Student Teacher Evaluation 1971

I recently found my student teacher evaluation. It’s nearly thirty-eight years old – an interesting prediction about what would eventually emerge as my teaching style. At the time, I was a senior at Hartwick College in Oneonta NY. I student taught at very small rural school in South New Berlin NY. It was a K-12 central school of about 300 students with a senior class of about a dozen.  You can download my first evaluation here. (348KB pdf)  
I’ve included a few comments from my college supervisor:

You have no problem with class control when you wanted it. – I suggest you get it as soon as you are ready to start.
Learning cannot go on to any great extent, if half the students are talking.

And I especially like this one – what an image!

Climb on them and let them know what you expect.

[Ironically, I was teaching a lesson on Ghandi and civil disobedience!]
I suspect my college supervisor was hoping to see a well-organized lecture with attentive students busy taking notes. At the time, I was just stumbling along trying to figure out how to engage my kid in their learning. After teaching few years,  I realized it involved shifting my role from information dispenser to designer of learning environment. For example, I had to learn not to reply to every student response during a whole group discussion. That teacher-dominated discussion was only teaching my students that none of their comments had any value, until I “approved” them. As more experienced teacher, my classes were filled with student discussion – the difference was, I had well-planned formats that encouraged all students to reflect and contribute. Unlike my college supervisor, I do believe learning can go on with all the students talking!
BTW: I did see one positive in my student teacher evaluation. In the space for “Chalkboard Work.” He had written “used overhead.”  Guess I was into cutting-edge technology from the earliest days of my career.

3 Replies to “Student Teacher Evaluation 1971”

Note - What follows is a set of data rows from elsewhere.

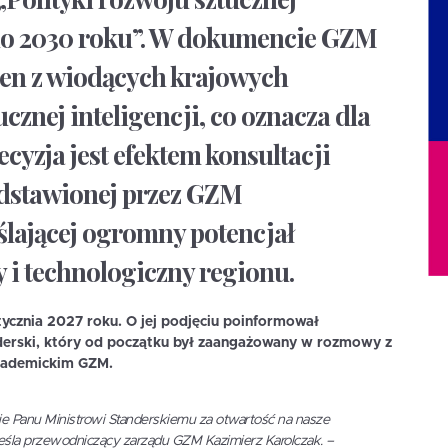
 do 2030 roku”. W dokumencie GZM
den z wiodących krajowych
znej inteligencji, co oznacza dla
ecyzja jest efektem konsultacji
edstawionej przez GZM
lającej ogromny potencjał
i technologiczny regionu.
ycznia 2027 roku. O jej podjęciu poinformował
anderski, który od początku był zaangażowany w rozmowy z
kademickim GZM.
cie Panu Ministrowi Standerskiemu za otwartość na nasze
śla przewodniczący zarządu GZM Kazimierz Karolczak. –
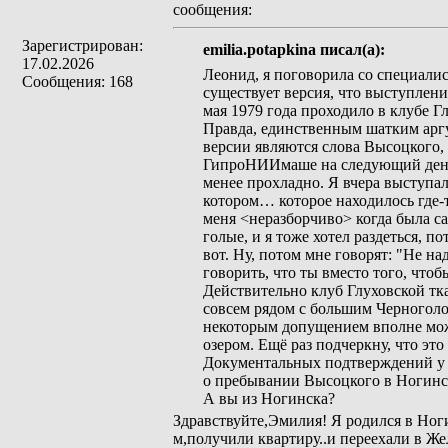
сообщения:
Зарегистрирован:
emilia.potapkina писал(а):
17.02.2026
Леонид, я поговорила со специалис
Сообщения: 168
существует версия, что выступлен
мая 1979 года проходило в клубе Г
Правда, единственным шатким аргу
версии являются слова Высоцкого,
ГипроНИИмаше на следующий день, 2
менее прохладно. Я вчера выступал
котором… которое находилось где-то
меня <неразборчиво> когда была с
голые, и я тоже хотел раздеться, п
вот. Ну, потом мне говорят: "Не на
говорить, что ты вместо того, чтоб
Действительно клуб Глуховской тк
совсем рядом с большим Черноголо
некоторым допущением вполне мо
озером. Ещё раз подчеркну, что это
Документальных подтверждений у 
о пребывании Высоцкого в Ногинс
А вы из Ногинска?
Здравствуйте,Эмилия! Я родился в Ноги
м,получили квартиру..и переехали в Ж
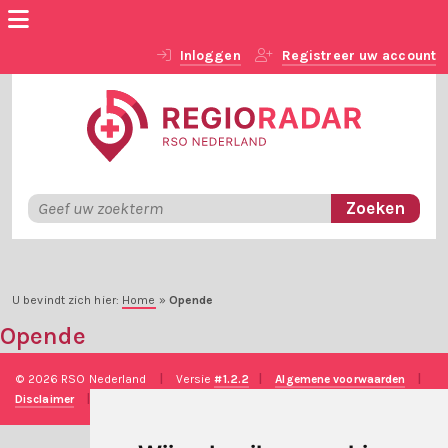
Inloggen
Registreer uw account
U bevindt zich hier:
Home
»
Opende
Opende
© 2026 RSO Nederland
|
Versie
#1.2.2
|
Algemene voorwaarden
|
Disclaimer
|
Privacy verklaring
|
Technische realisatie
Sieronline B.V.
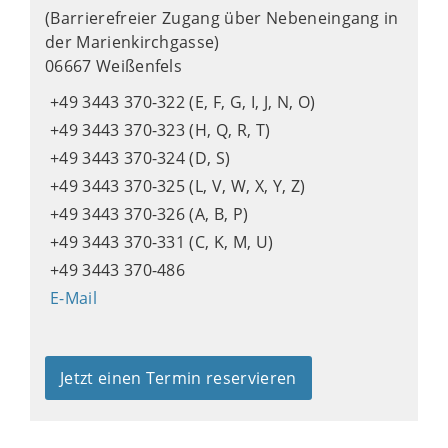
(Barrierefreier Zugang über Nebeneingang in
der Marienkirchgasse)
06667 Weißenfels
+49 3443 370-322 (E, F, G, I, J, N, O)
+49 3443 370-323 (H, Q, R, T)
+49 3443 370-324 (D, S)
+49 3443 370-325 (L, V, W, X, Y, Z)
+49 3443 370-326 (A, B, P)
+49 3443 370-331 (C, K, M, U)
+49 3443 370-486
E-Mail
Jetzt einen Termin reservieren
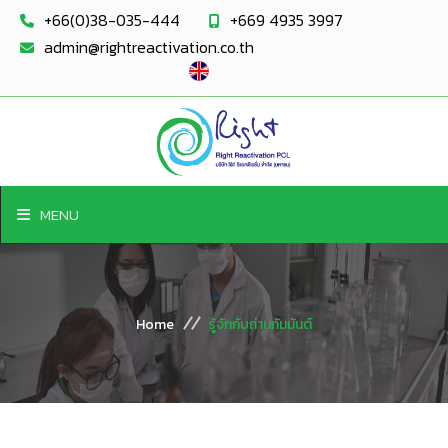
+66(0)38-035-444
+669 4935 3997
admin@rightreactivation.co.th
MENU
Home
รู้จักกับถ่านกัมมันต์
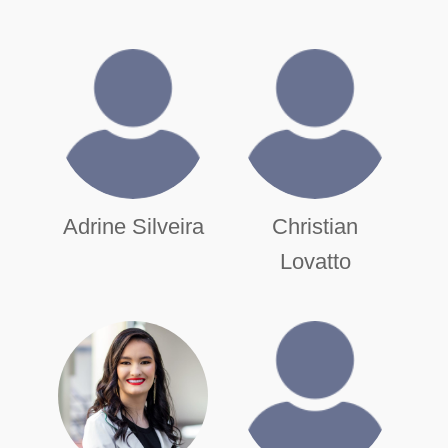
Adrine Silveira
Christian
Lovatto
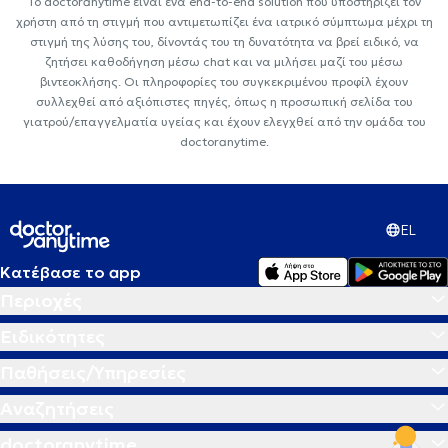
Το doctoranytime είναι ένα end-to-end solution που υποστηρίζει τον
χρήστη από τη στιγμή που αντιμετωπίζει ένα ιατρικό σύμπτωμα μέχρι τη
στιγμή της λύσης του, δίνοντάς του τη δυνατότητα να βρεί ειδικό, να
ζητήσει καθοδήγηση μέσω chat και να μιλήσει μαζί του μέσω
βιντεοκλήσης. Οι πληροφορίες του συγκεκριμένου προφίλ έχουν
συλλεχθεί από αξιόπιστες πηγές, όπως η προσωπική σελίδα του
γιατρού/επαγγελματία υγείας και έχουν ελεγχθεί από την ομάδα του
doctoranytime.
EL
Κατέβασε το app
Περιοχές
Ειδικότητες
Παθήσεις/Υπηρεσίες
Αναζητήσεις
doctoranytime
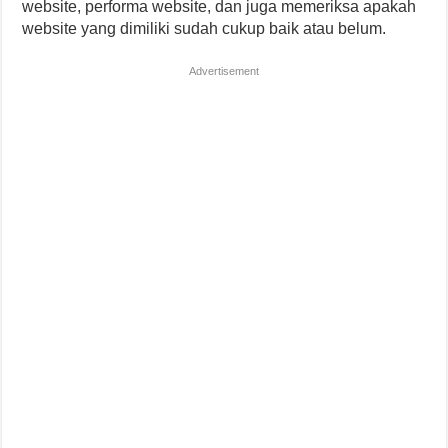
website, performa website, dan juga memeriksa apakah
website yang dimiliki sudah cukup baik atau belum.
Advertisement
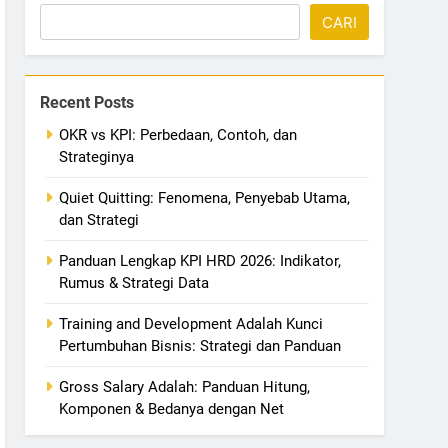
CARI
Recent Posts
OKR vs KPI: Perbedaan, Contoh, dan
Strateginya
Quiet Quitting: Fenomena, Penyebab Utama,
dan Strategi
Panduan Lengkap KPI HRD 2026: Indikator,
Rumus & Strategi Data
Training and Development Adalah Kunci
Pertumbuhan Bisnis: Strategi dan Panduan
Gross Salary Adalah: Panduan Hitung,
Komponen & Bedanya dengan Net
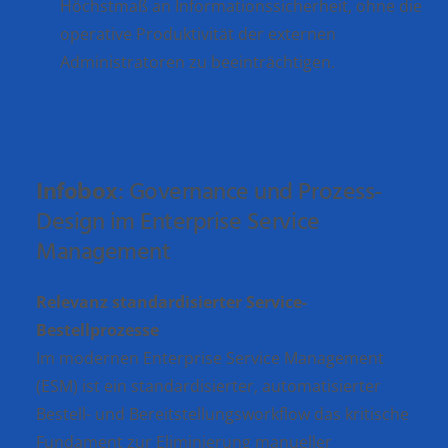
Höchstmaß an Informationssicherheit, ohne die
operative Produktivität der externen
Administratoren zu beeinträchtigen.
Infobox
: Governance und Prozess-
Design im Enterprise Service
Management
Relevanz standardisierter Service-
Bestellprozesse
Im modernen Enterprise Service Management
(ESM) ist ein standardisierter, automatisierter
Bestell- und Bereitstellungsworkflow das kritische
Fundament zur Eliminierung manueller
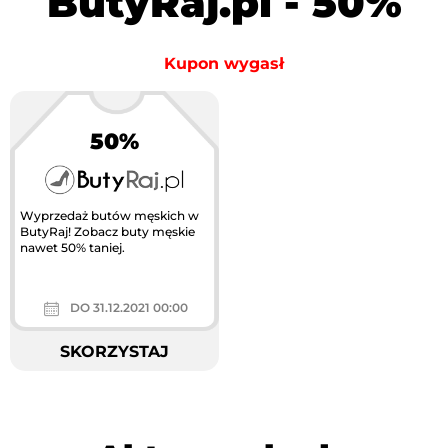
ButyRaj.pl - 50%
Kupon wygasł
50%
Wyprzedaż butów męskich w
ButyRaj! Zobacz buty męskie
nawet 50% taniej.
DO 31.12.2021 00:00
SKORZYSTAJ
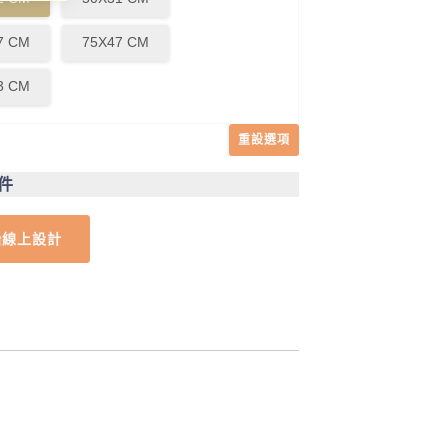
7 CM
75X47 CM
3 CM
重設選項
1件
始線上設計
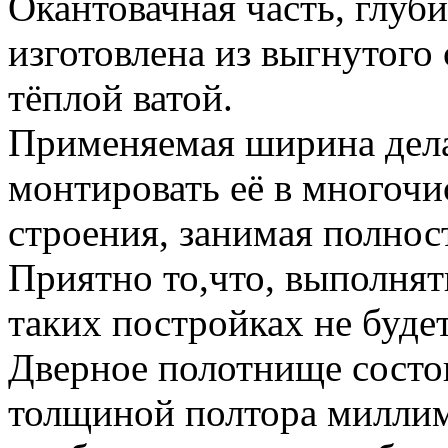
Окантовачная часть, глуб
изготовлена из выгнутого
тёплой ватой.
Применяемая ширина дел
монтировать её в многоч
строения, занимая полно
Приятно то,что, выполнят
таких постройках не буде
Дверное полотнище состои
толщиной полтора миллим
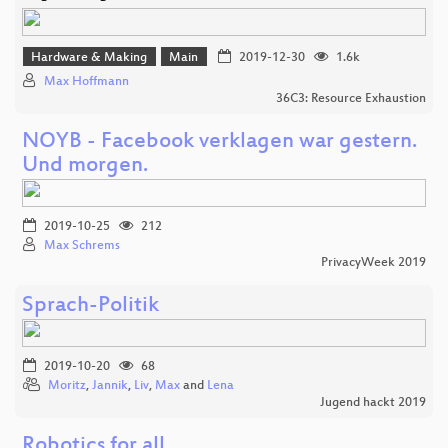
Hardware & Making
Main
2019-12-30
1.6k
Max Hoffmann
36C3: Resource Exhaustion
NOYB - Facebook verklagen war gestern.
Und morgen.
2019-10-25
212
Max Schrems
PrivacyWeek 2019
Sprach-Politik
2019-10-20
68
Moritz
,
Jannik
,
Liv
,
Max
and
Lena
Jugend hackt 2019
Robotics for all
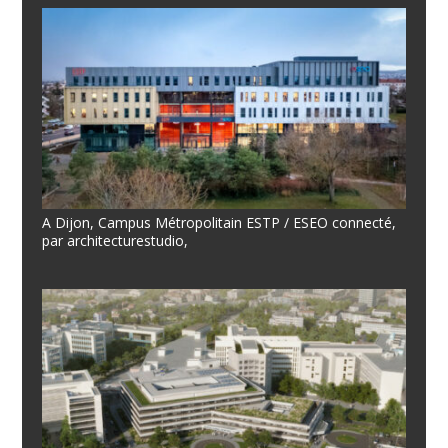
A Dijon, Campus Métropolitain ESTP / ESEO connecté,
par architecturestudio,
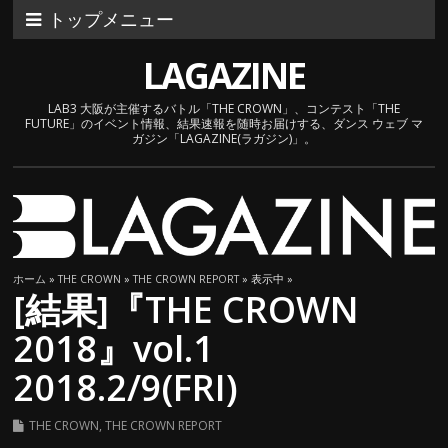
トップメニュー
LAGAZINE
LAB3 大阪が主催するバトル「THE CROWN」、コンテスト「THE
FUTURE」のイベント情報、結果速報を随時お届けする、ダンス ウェブ マ
ガジン「LAGAZINE(ラガジン)」。
ホーム
»
THE CROWN
»
THE CROWN REPORT
» 表示中 »
[結果]『THE CROWN
2018』vol.1
2018.2/9(FRI)
THE CROWN
,
THE CROWN REPORT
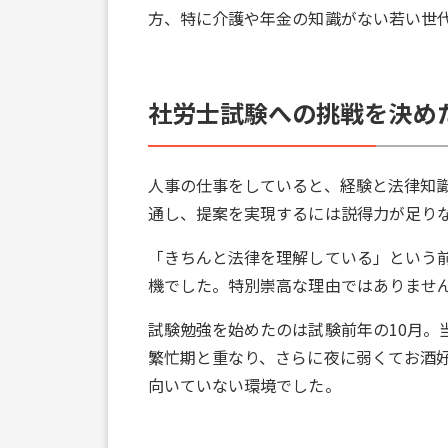
方、特に介護や年金の知識がない若い世
社労士試験への挑戦を決め
人事の仕事をしていると、経験と法律知
通し、提案を実現するには説得力が足り
「きちんと法律を理解している」という
機でした。特別崇高な理由ではありませ
試験勉強を始めたのは試験前年の10月。
繁忙期と重なり、さらに夜に弱くてお酒
向いていない環境でした。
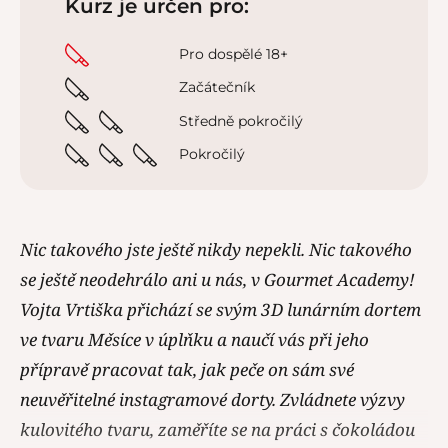
Kurz je určen pro:
Pro dospělé 18+
Začátečník
Středně pokročilý
Pokročilý
Nic takového jste ještě nikdy nepekli. Nic takového
se ještě neodehrálo ani u nás, v Gourmet Academy!
Vojta Vrtiška přichází se svým 3D lunárním dortem
ve tvaru Měsíce v úplňku a naučí vás při jeho
přípravě pracovat tak, jak peče on sám své
neuvěřitelné instagramové dorty. Zvládnete výzvy
kulovitého tvaru, zaměříte se na práci s čokoládou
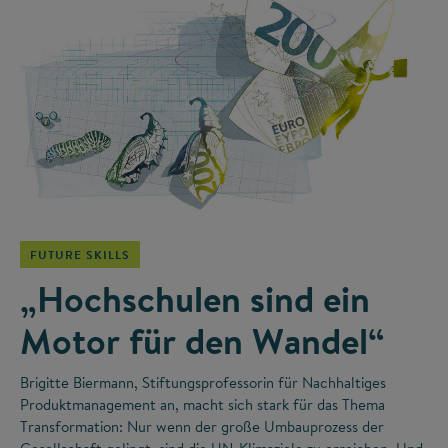
©
FUTURE SKILLS
„Hochschulen sind ein
Motor für den Wandel“
Brigitte Biermann, Stiftungsprofessorin für Nachhaltiges
Produktmanagement an, macht sich stark für das Thema
Transformation: Nur wenn der große Umbauprozess der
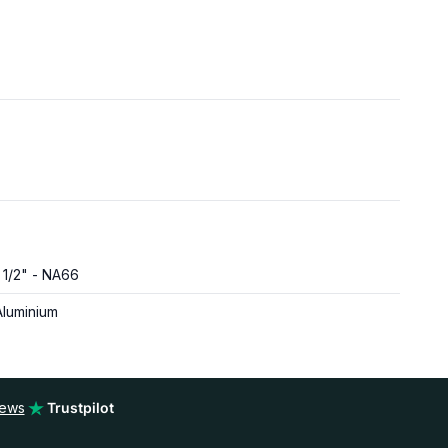
1 1/2" - NA66
Aluminium
iews
Trustpilot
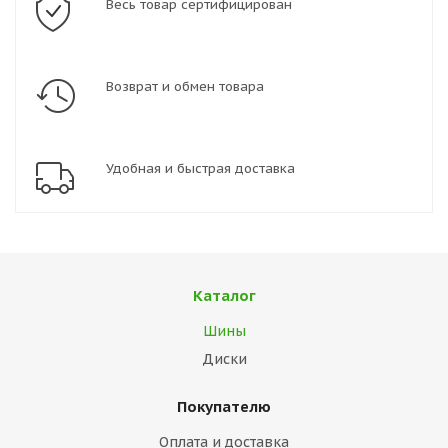
Весь товар сертифицирован
Возврат и обмен товара
Удобная и быстрая доставка
Каталог
Шины
Диски
Покупателю
Оплата и доставка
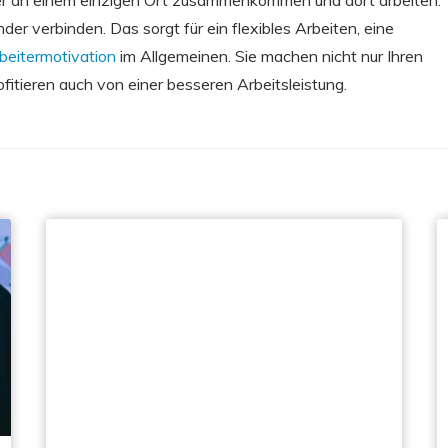
er verbinden. Das sorgt für ein flexibles Arbeiten, eine
beitermotivation
im Allgemeinen. Sie machen nicht nur Ihren
fitieren auch von einer besseren Arbeitsleistung.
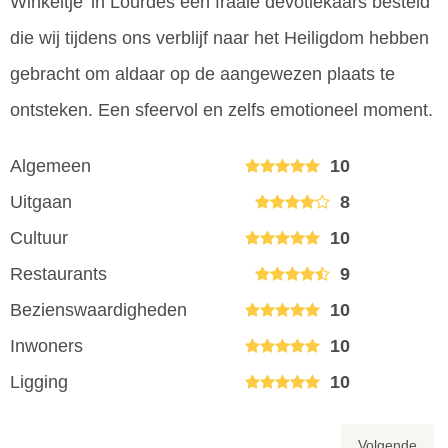
Winkeltje’ in Lourdes een fraaie devotiekaars besteld
die wij tijdens ons verblijf naar het Heiligdom hebben
gebracht om aldaar op de aangewezen plaats te
ontsteken. Een sfeervol en zelfs emotioneel moment.
Algemeen
10
Uitgaan
8
Cultuur
10
Restaurants
9
Bezienswaardigheden
10
Inwoners
10
Ligging
10
Volgende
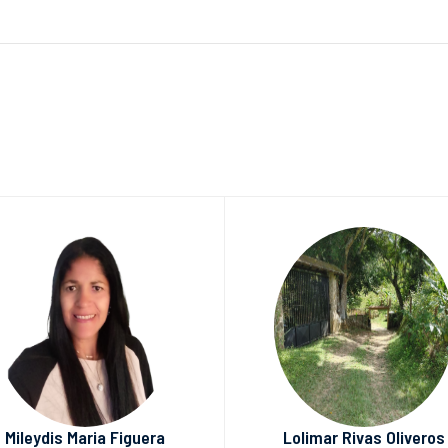
Mileydis Maria Figuera
Lolimar Rivas Oliveros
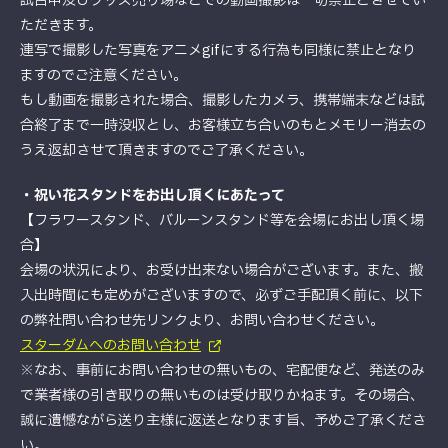
試合中及びグッズ売り場などでの動画撮影は一切禁止とさせてい
ただきます。
連写で撮影した写真をアニメgifにする行為も同様に禁止となり
ますのでご注意ください。
もし動画を撮影された場合、撮影したカメラ、携帯端末などは試
合終了まで一時没収とし、お客様立ち合いのもとメモリー消去の
うえ返却させて頂きますのでご了承ください。
・祝い花スタンドをお出し頂くにあたって
【フラワースタンド、バルーンスタンド等を会場にお出し頂く場
合】
会場の状況により、お受け出来ない場合がございます。また、搬
入出時間にも定めがございますので、必ずご手配頂く前に、以下
の弊社問い合わせ先リンクより、お問い合わせください。
スターダムへのお問い合わせ
※なお、事前にお問い合わせの無いもの、宅配便など、発送のみ
で業者様の引き取りの無いものは受け取りかねます。その場合、
誠に遺憾ながら送り主様に返送となります旨、予めご了承くださ
い。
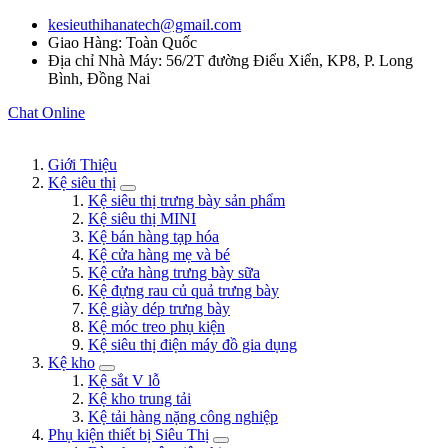
kesieuthihanatech@gmail.com
Giao Hàng: Toàn Quốc
Địa chỉ Nhà Máy: 56/2T đường Điểu Xiển, KP8, P. Long
Bình, Đồng Nai
Chat Online
Giới Thiệu
Kệ siêu thị
Kệ siêu thị trưng bày sản phẩm
Kệ siêu thị MINI
Kệ bán hàng tạp hóa
Kệ cửa hàng mẹ và bé
Kệ cửa hàng trưng bày sữa
Kệ đựng rau củ quả trưng bày
Kệ giày dép trưng bày
Kệ móc treo phụ kiện
Kệ siêu thị điện máy đồ gia dụng
Kệ kho
Kệ sắt V lỗ
Kệ kho trung tải
Kệ tải hàng nặng công nghiệp
Phụ kiện thiết bị Siêu Thị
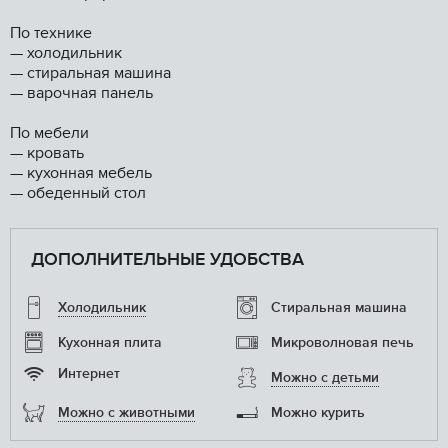
По технике
— холодильник
— стиральная машина
— варочная панель
По мебели
— кровать
— кухонная мебель
— обеденный стол
ДОПОЛНИТЕЛЬНЫЕ УДОБСТВА
Холодильник
Стиральная машина
Кухонная плита
Микроволновая печь
Интернет
Можно с детьми
Можно с животными
Можно курить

  1. I connected with your statement about moving from a dispenser of knowledge to a designer of learning environments. When I began teaching, I must admit that I was impressed with the lectures I designed and the worksheets that I created (those available through the textbook company were insufficient). But I soon realized my students were as bored as I had been when I endured high school. It was when I learned to be quiet–what Finkel called Teaching With Your Mouth Shut–that students began to learn…and I did as well.

  2. Randy,

    I remember as new teacher thinking it was my job to read and synthesize all the learning into a fascinating lecture for my students. I was most likely the best student in the class.

    Thanks for the tip on Finkel’s book. It looks interesting – I ordered it!